### Input for this task

++++++++

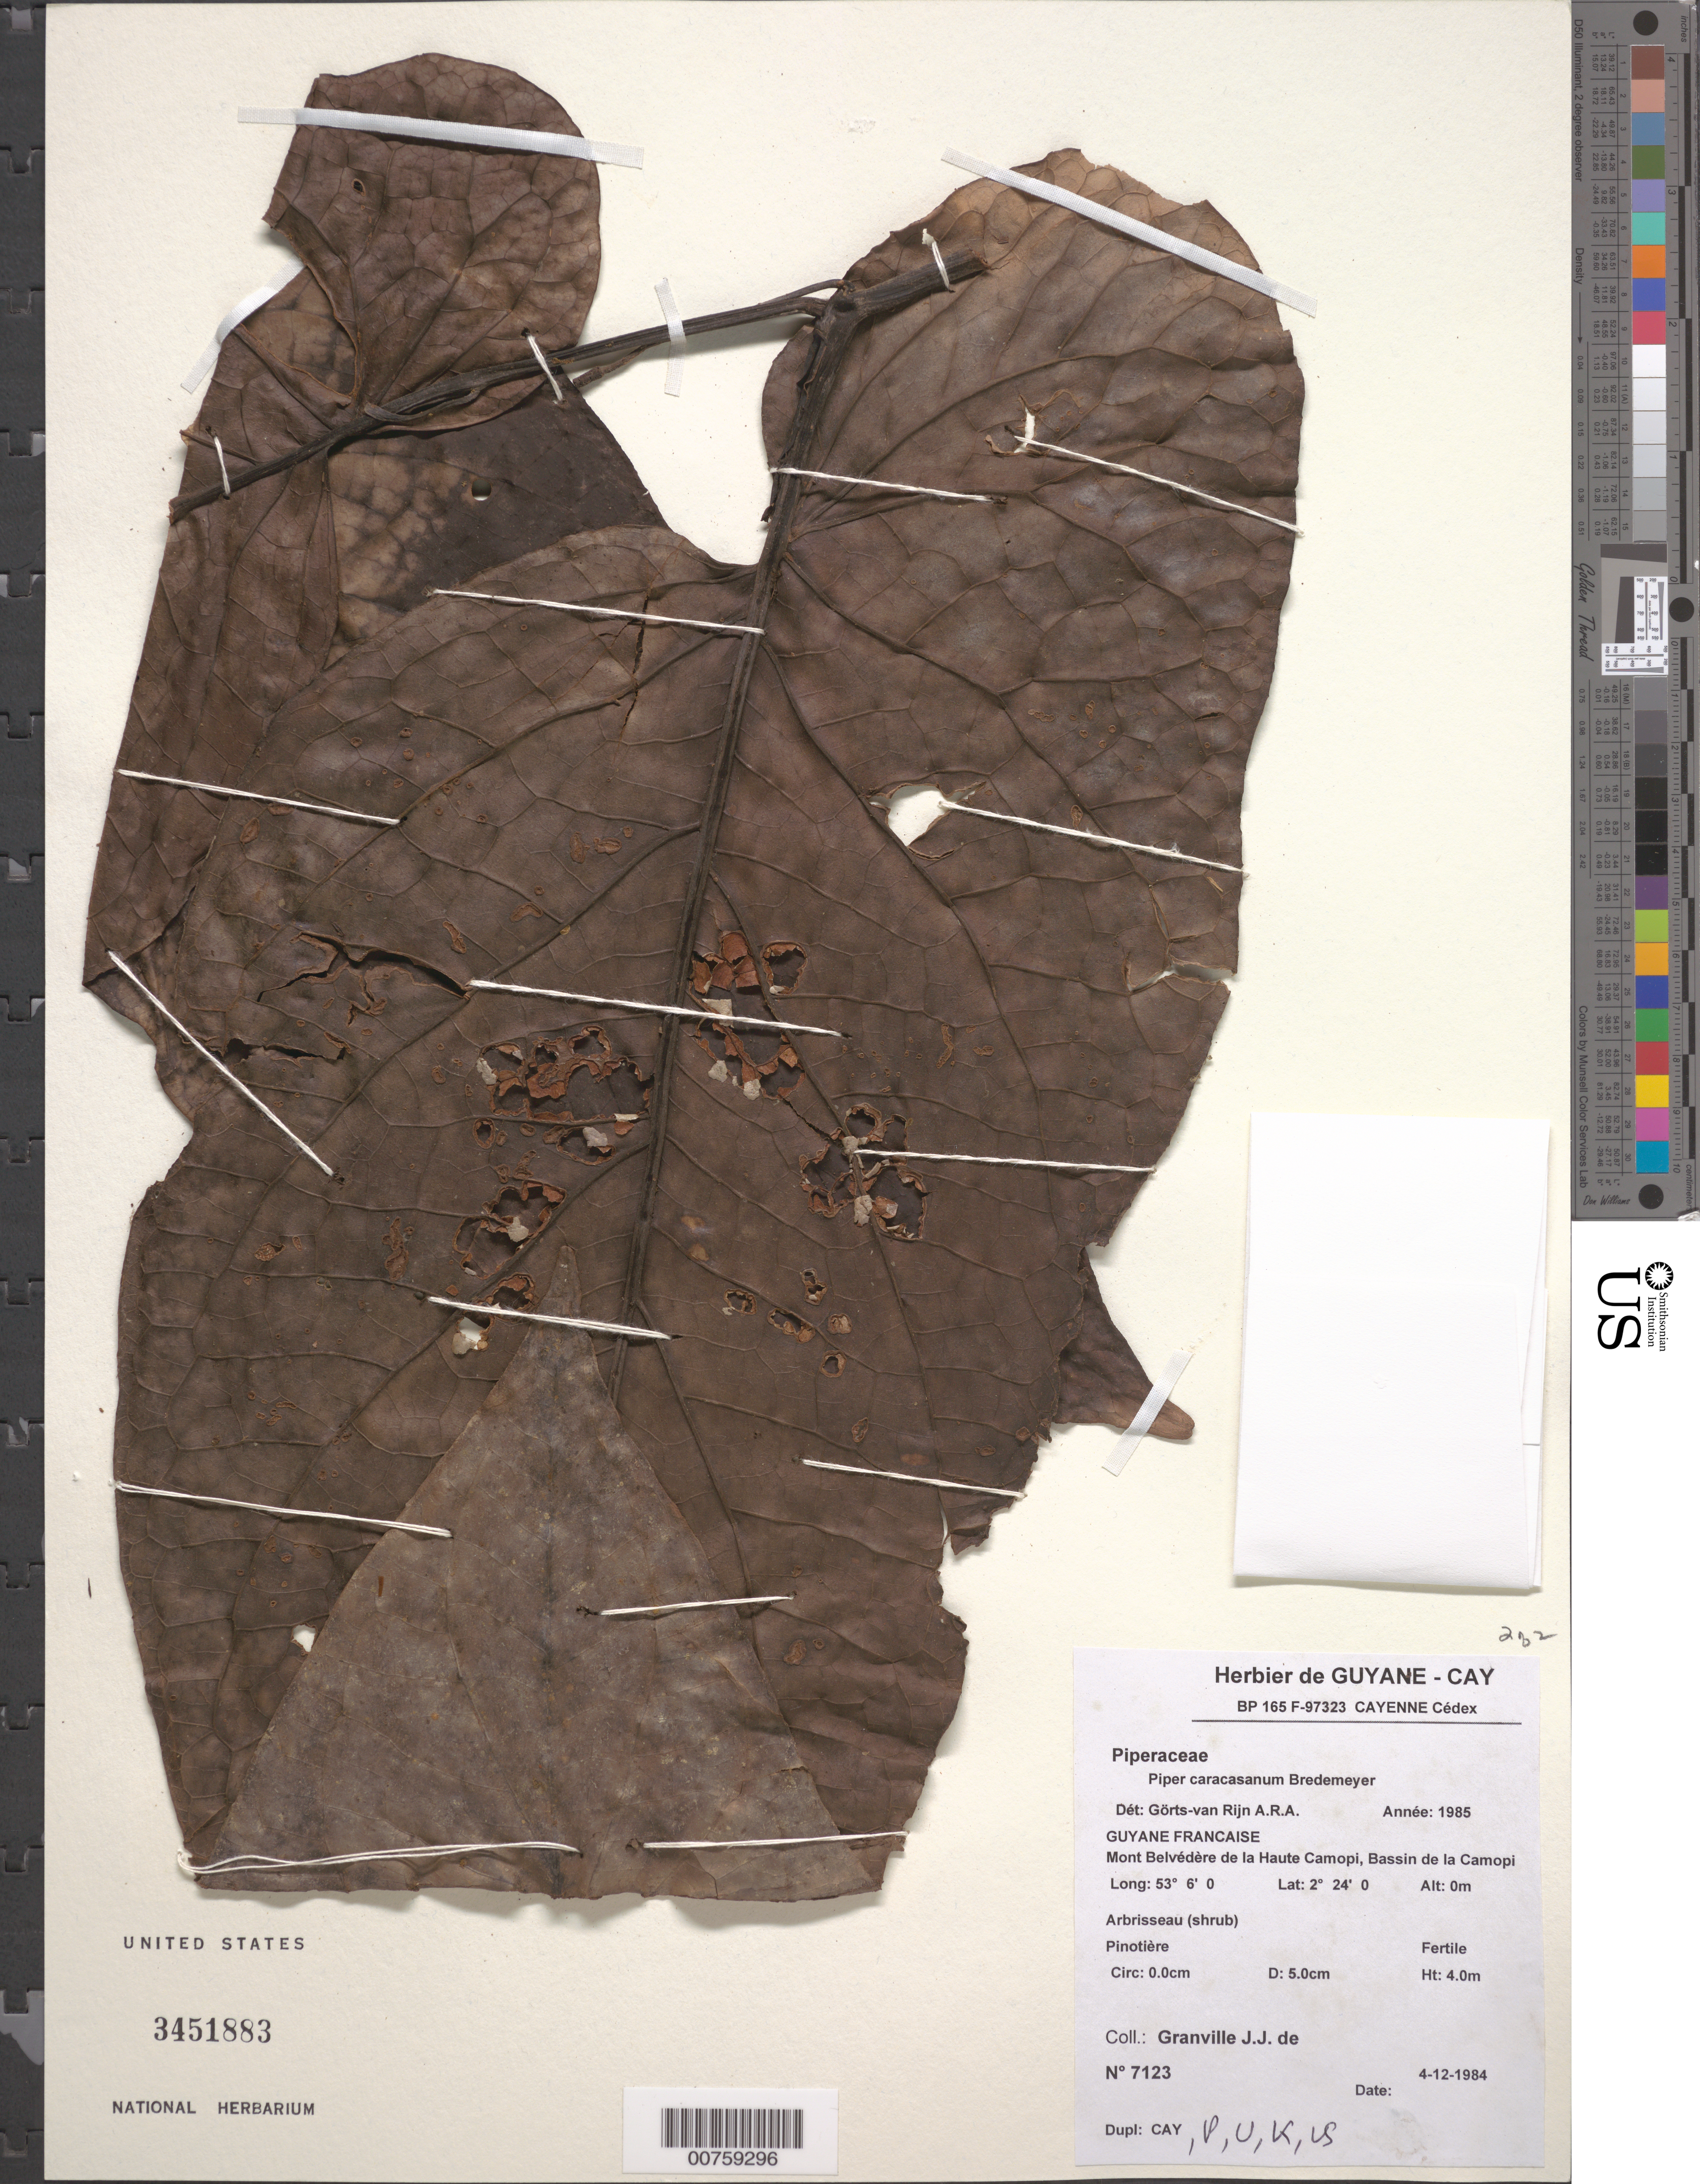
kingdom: Plantae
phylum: Tracheophyta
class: Magnoliopsida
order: Piperales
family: Piperaceae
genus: Piper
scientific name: Piper caracasanum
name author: Bredem. ex Link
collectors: J.-J. de Granville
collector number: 7123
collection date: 1984-12-04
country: French Guiana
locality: Guyane Francaise. Mont Belvédère de la Haute Camopi, Bassin de la Camopi.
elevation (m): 0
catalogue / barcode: US 3451883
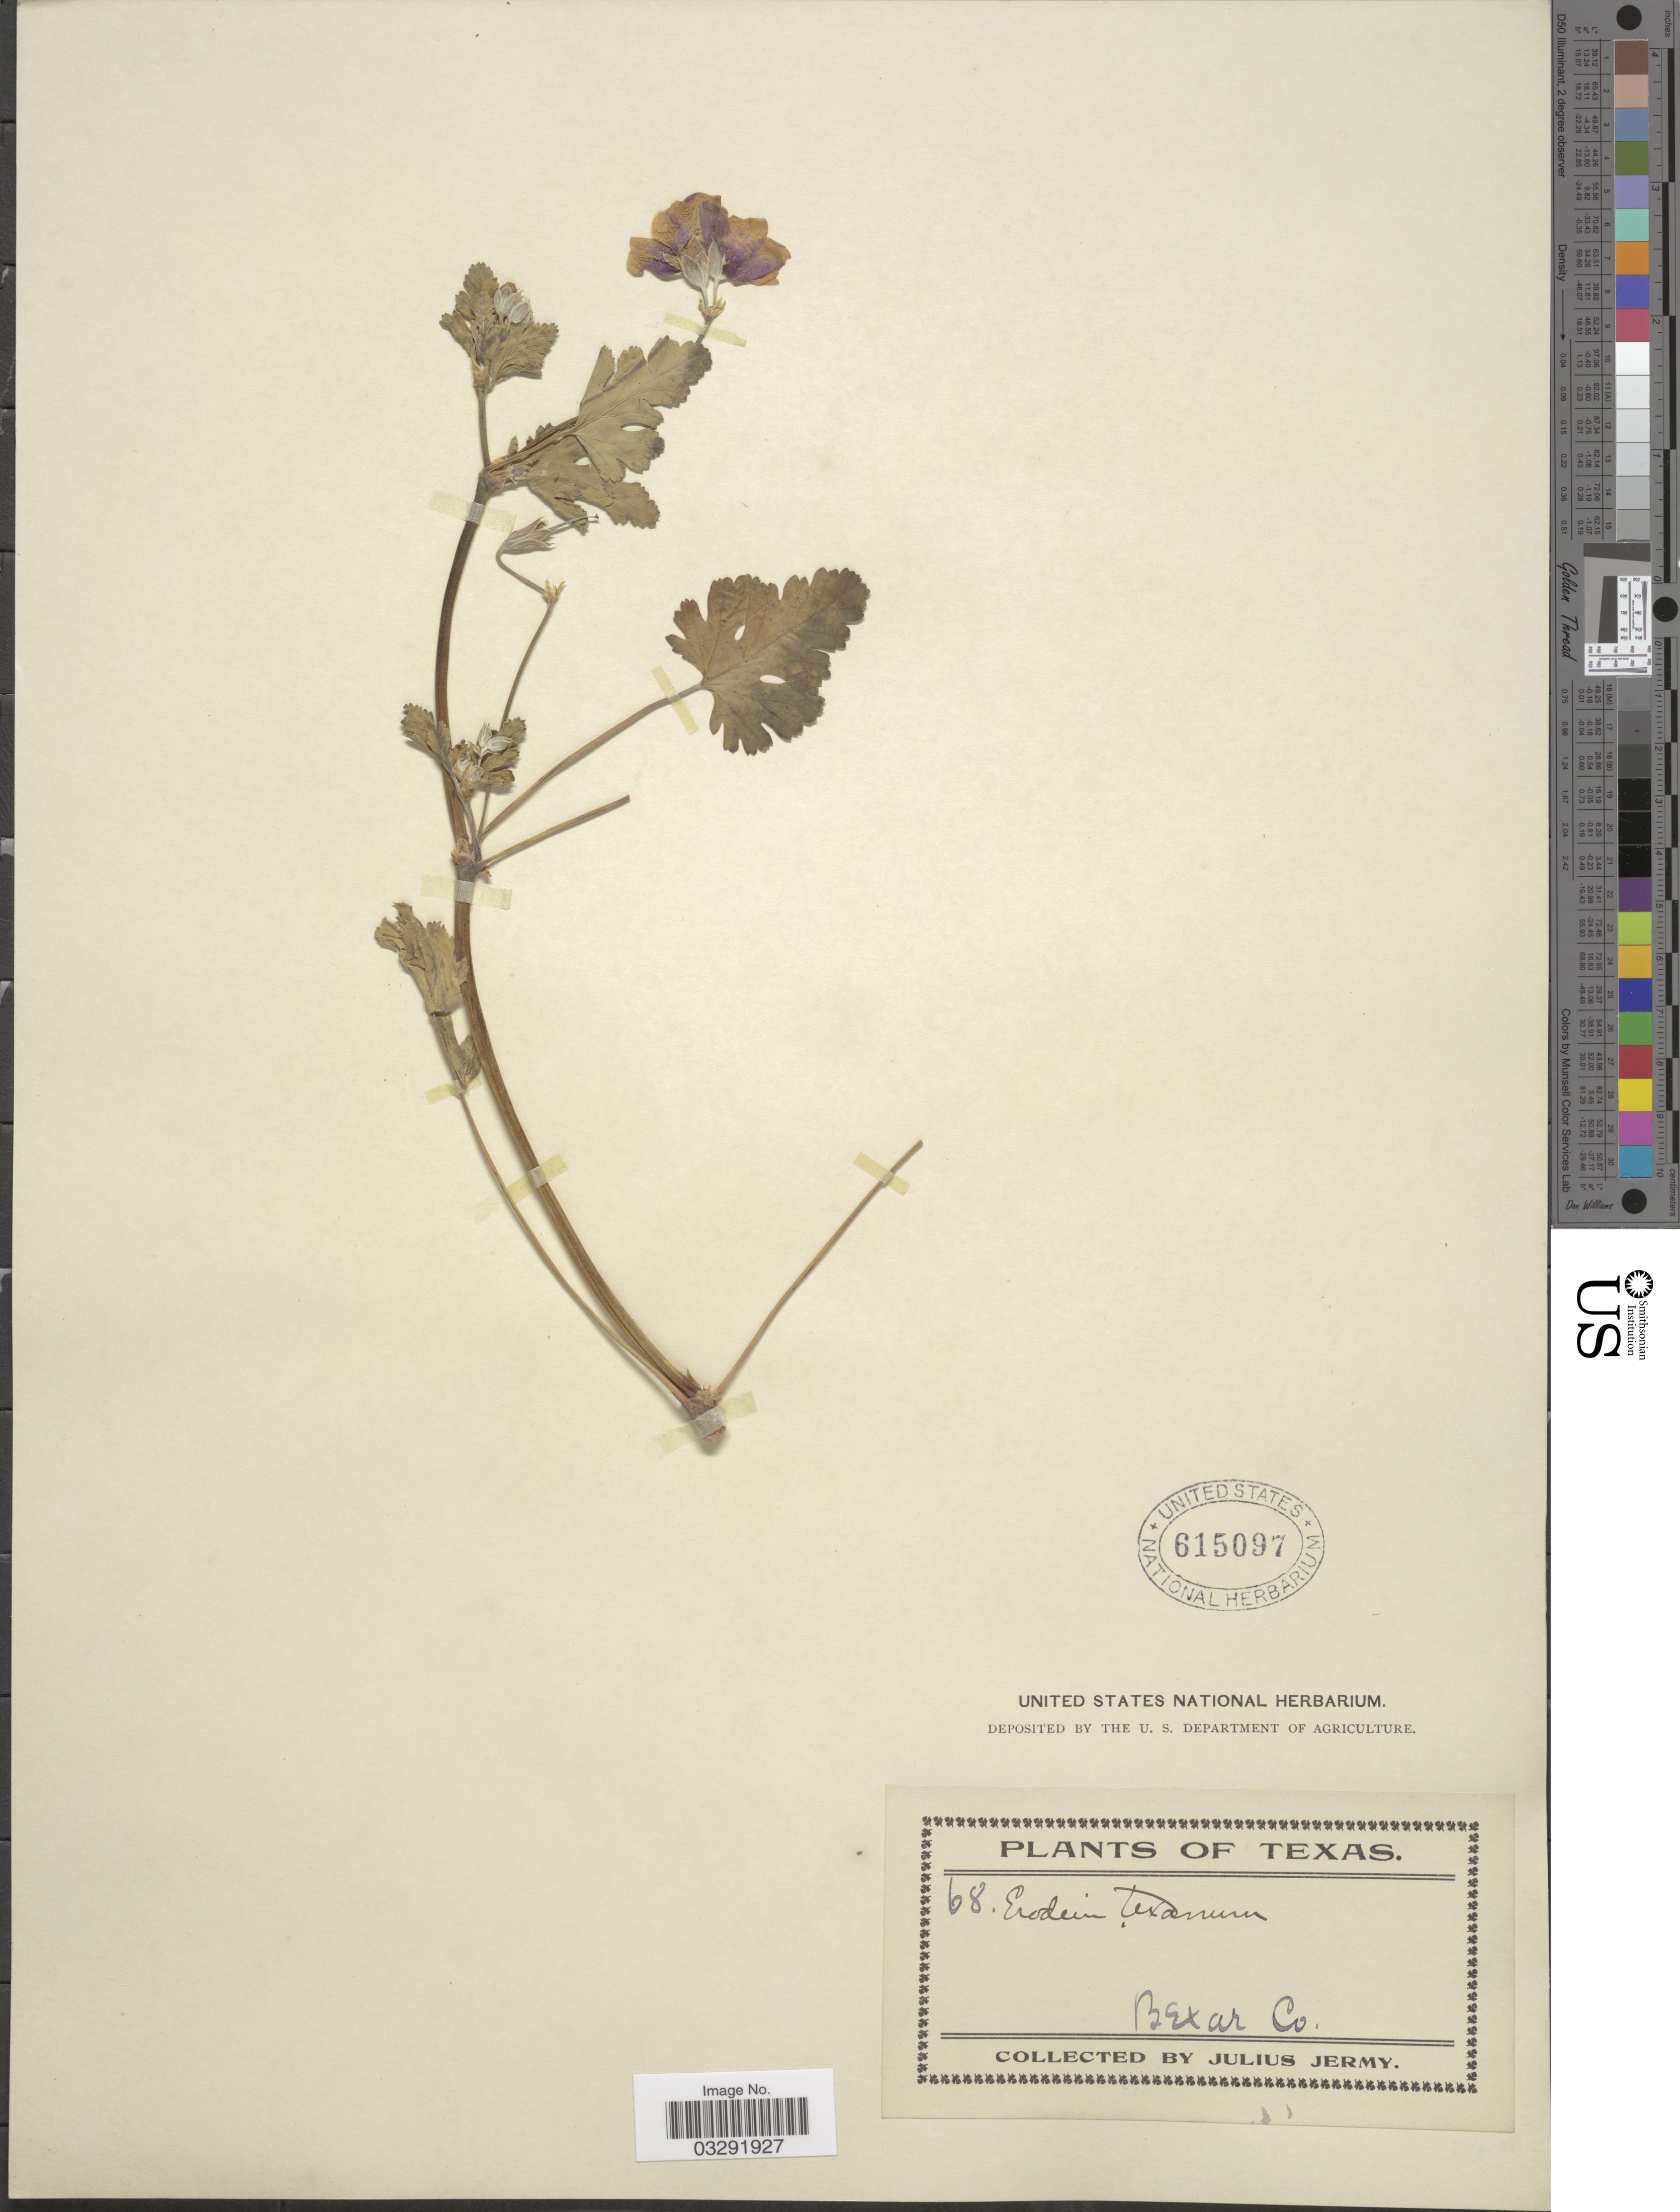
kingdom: Plantae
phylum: Tracheophyta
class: Magnoliopsida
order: Geraniales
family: Geraniaceae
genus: Erodium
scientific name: Erodium texanum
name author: A. Gray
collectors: J. Jermy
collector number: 68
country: United States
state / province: Texas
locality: Bexar Co.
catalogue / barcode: US 615097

++++++++

### Short problem
Copy every line of the material above word for word, leaving out the pictures.

### Solution to this exercise
kingdom: Plantae
phylum: Tracheophyta
class: Magnoliopsida
order: Piperales
family: Piperaceae
genus: Piper
scientific name: Piper caracasanum
name author: Bredem. ex Link
collectors: J.-J. de Granville
collector number: 7123
collection date: 1984-12-04
country: French Guiana
locality: Guyane Francaise. Mont Belvédère de la Haute Camopi, Bassin de la Camopi.
elevation (m): 0
catalogue / barcode: US 3451883
kingdom: Plantae
phylum: Tracheophyta
class: Magnoliopsida
order: Geraniales
family: Geraniaceae
genus: Erodium
scientific name: Erodium texanum
name author: A. Gray
collectors: J. Jermy
collector number: 68
country: United States
state / province: Texas
locality: Bexar Co.
catalogue / barcode: US 615097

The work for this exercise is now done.